This architecture is the result of our preliminary experiments with different network structures, where we found that increasing the number of hidden layers (and hence the complexity and computational costs of the training) did not provide significant benefits in terms of prediction performance. For all the configurations, we used hyperbolic tangent activation functions for the hidden neurons and a linear activation function for the output neuron, as shown in 
Figure 4.
Then, we chose and implemented the Levenberg-Marquardt back-propagation procedure (LMBP), which is a learning paradigm widely applied to NAR ANNs in literature [
51]. LMBP reduces the training speed compared to other back-propagation techniques because it approximates second-order derivatives leveraging a 
trust region approach [
48] without computing the Hessian matrix. These models were trained on the training set described in 
Section 3. We found that the best training performance was obtained with 20, 19, 16 and 20 regressors for respectively the classroom facing East, the classroom facing West, the corridor and the whole building (see 
Section 3). The second column of 
Table 1 reports the normalized sum of squared errors (nSSE) on the validation set obtained after the training phase for all the different networks.

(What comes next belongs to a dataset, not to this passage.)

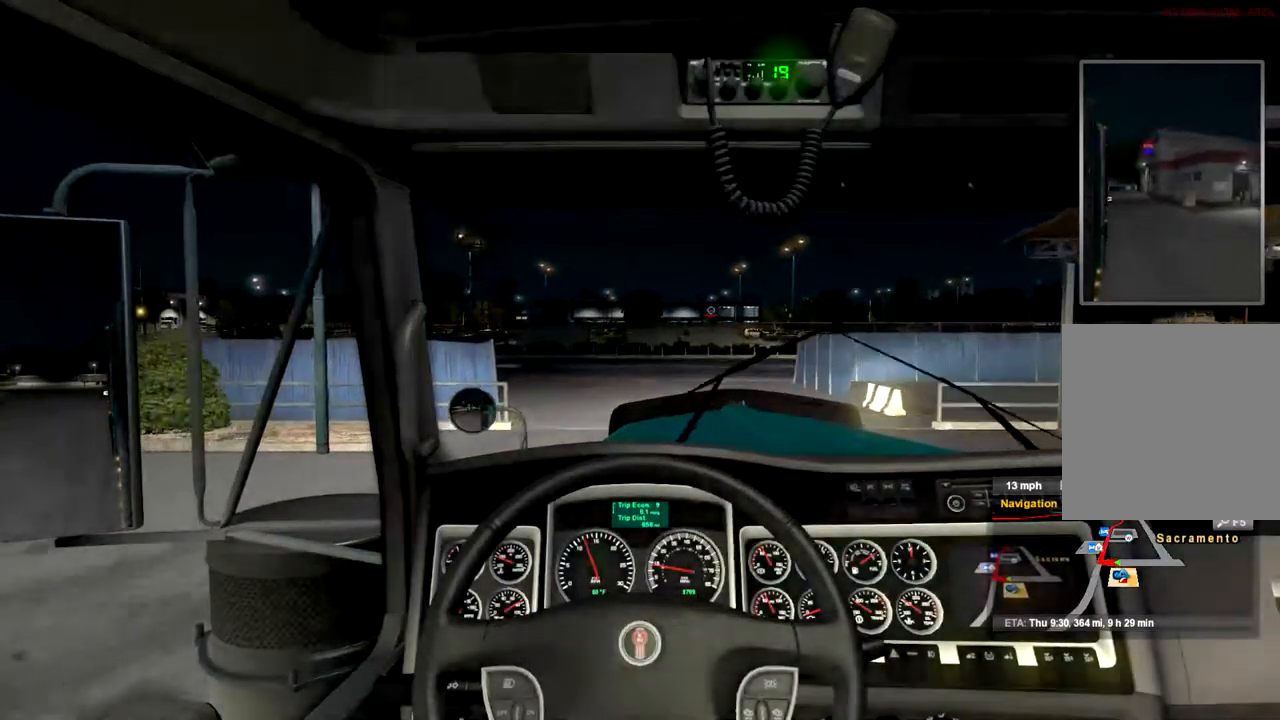
{"dt_ms": 500, "buttons": ["R2"], "left_stick": "center", "right_stick": "center", "events": []}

As it is widely known, ANNs with too many connections have longer training procedure and may easily lead to over-fitting. To overcome this issue, we pruned the initial fully-connected structures adopting the Optimal Brain Surgeon (OBS) methodology [
52]. The rationale of this operation is to remove redundant connections between neurons to obtain more efficient and compact models than the initial ones, not affecting or possibly improving their prediction capability. OBS estimates the increase in the training error when deleting weights, leveraging information in the second-order derivatives of the error surface. This procedure works towards the minimization of the error variation, computing recursively the inverse Hessian matrix from the training data to achieve better approximations of the error function (more details are provided in [
52]). Dong et al. [
53] demonstrated that OBS performs better than other pruning techniques by removing more redundant neuron connections.

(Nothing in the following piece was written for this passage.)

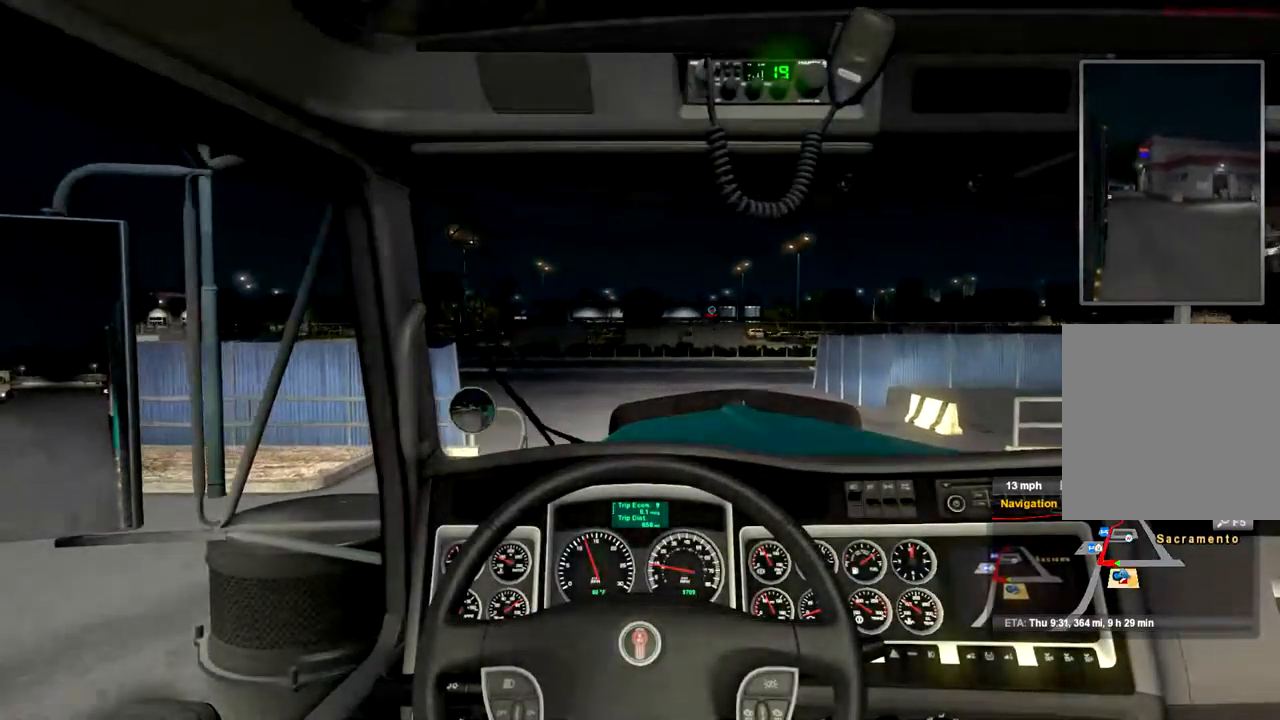
{"dt_ms": 500, "buttons": ["R2"], "left_stick": "center", "right_stick": "center", "events": []}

After pruning, the four different ANNs were trained again with LMBP. The new nSSE values provided by this second round of training are reported in the third column of 
Table 1. The values if this table highlight that OBS pruning was successful, as it further reduced the validation error of the four NAR models.
  5. Experimental Results
The purpose of our methodology is to make predictions of indoor air temperature values in buildings in order to enable new energy policies. To achieve this target, the predictions need to be as accurate as possible while providing the longest time horizon possible. To assess the ability of our system to achieve this goal, we split the experimental assessment into two different phases, as shown in 
Figure 2: (i) 
test, where the model was tested on a large set of simulated data in order to obtain a reliable estimate of the prediction accuracy and prediction window; (ii) 
exploitation, where the same model trained on synthetic data was tested on a smaller dataset of real measured data. This second assessment provides information about the robustness of the model in real-life conditions, as well as on the reliability of the simulations that were used for the training. For the two phases, we used the datasets described in 
Section 3 that are both completely independent from the one used to train and optimize the model.
In both cases, the goodness of the predictions was first established by measuring the similarity between the predicted and the observed values, used as the ground truth. For this purpose, we adopted metrics that are widely used in statistical analysis and more specifically in time-series analysis literature [
54]:
- Mean Absolute Difference (MAD), defined as the average absolute difference between predicted and observed values; 
- Root Mean Square Difference (RMSD), defined as the standard deviation of differences between predicted and observed values. 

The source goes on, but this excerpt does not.